The Minister made a quick mention of the enterprise grant scheme, and commented, in passing, that it was additional to the various enterprise schemes. Additional moneys were made available to British Coal when various collieries were closed, and to British Steel when steel plants were closed? The money assisted relocation and training, and generally mitigated the impact of such a substantial blow to the community. I shall not talk about shipbuilding, because that is another issue. Such financial assistance is not suitable to support the shipbuilding industry. Huge amounts of money can be swallowed up. We are considering small, targeted amounts of money--rifle shots--whereas shipbuilding needs rocket shells.

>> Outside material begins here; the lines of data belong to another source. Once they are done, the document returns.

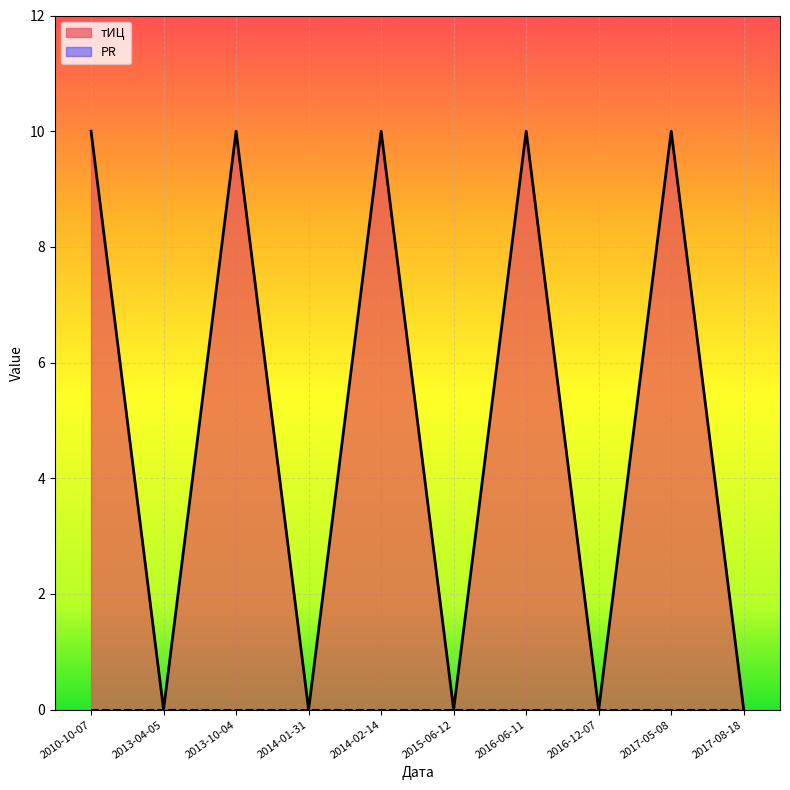

How many positive values are there?

5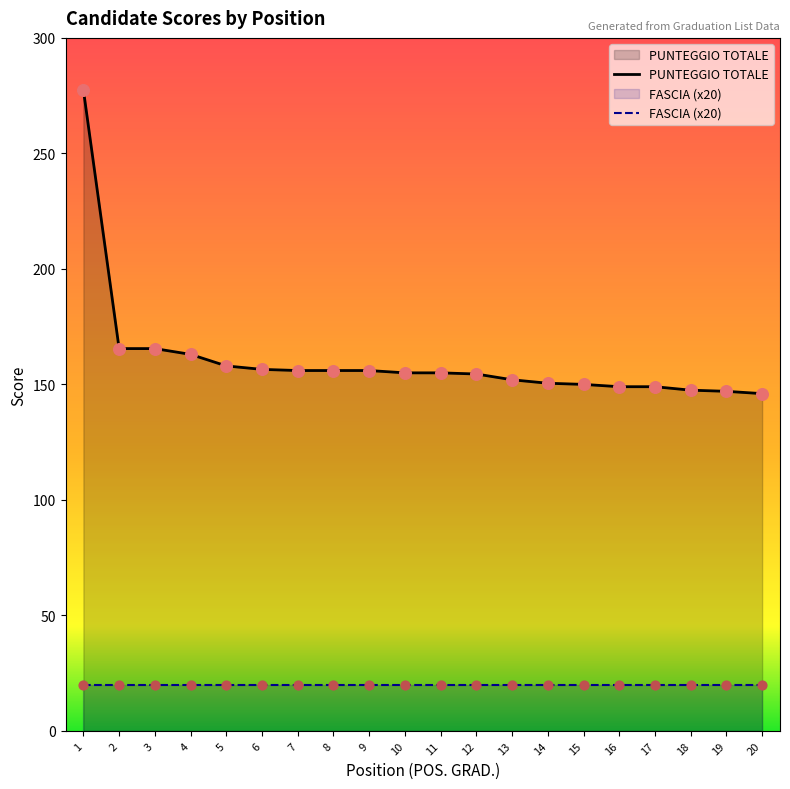

What are all the series names shown in the legend?

PUNTEGGIO TOTALE, FASCIA (x20)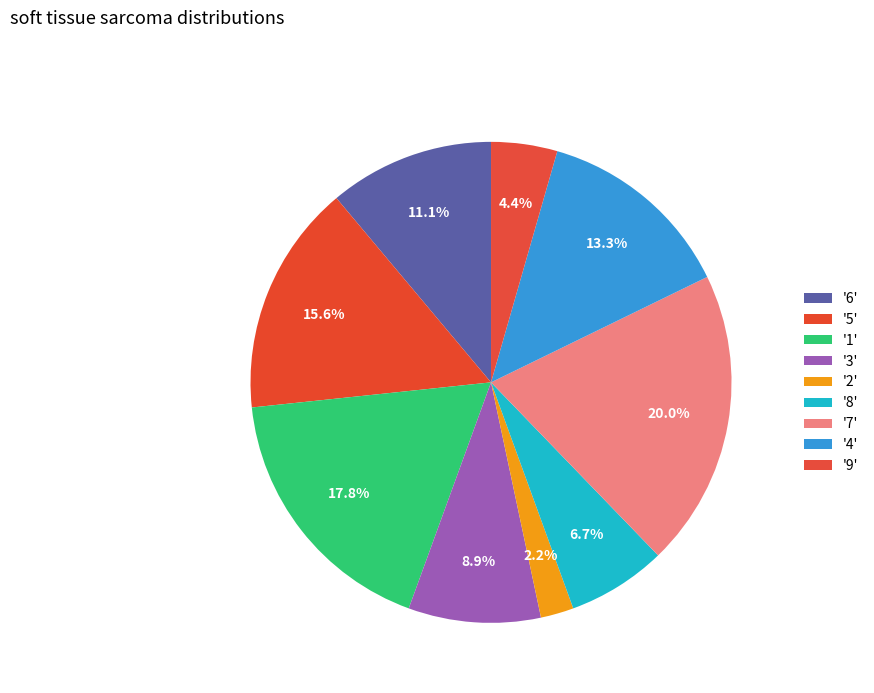

How many segments does this pie chart have?

9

As for the annual grants to the British Film Commission, I have to smile. I remember all the luvvies piling into No. 10 after May 1997--
Mr. Caborn: Smiling.
Mr. Page: Yes, all over their faces. They came with open wallets, but they were empty, and they were hoping to come away with money. I would be grateful to know how much success there has been. On the edge of my constituency, great efforts were made to expand the Leavesden complex. There was a brief, exciting flurry, but now there are great doubts about what it will do for British film activity, or whether it will attract people from abroad to make films.
Why are the regional innovation grants in Wales still included in this area of financial assistance? Given the existence of the Assembly, could it not be funded from the Welsh side? The assistance goes to firms with no more than 50 employees throughout Wales, and there must be consultation with the Welsh. Is the Department of Trade and Industry involved, or does it merely allocate money to companies that are suggested by the Welsh Assembly? Is the DTI simply a paymaster?
I am in favour of the scheme, as long as the money is properly targeted. In about 45 seconds, the Minister will undoubtedly assure me that every penny has been well spent, and that the scheme is going from strength to strength.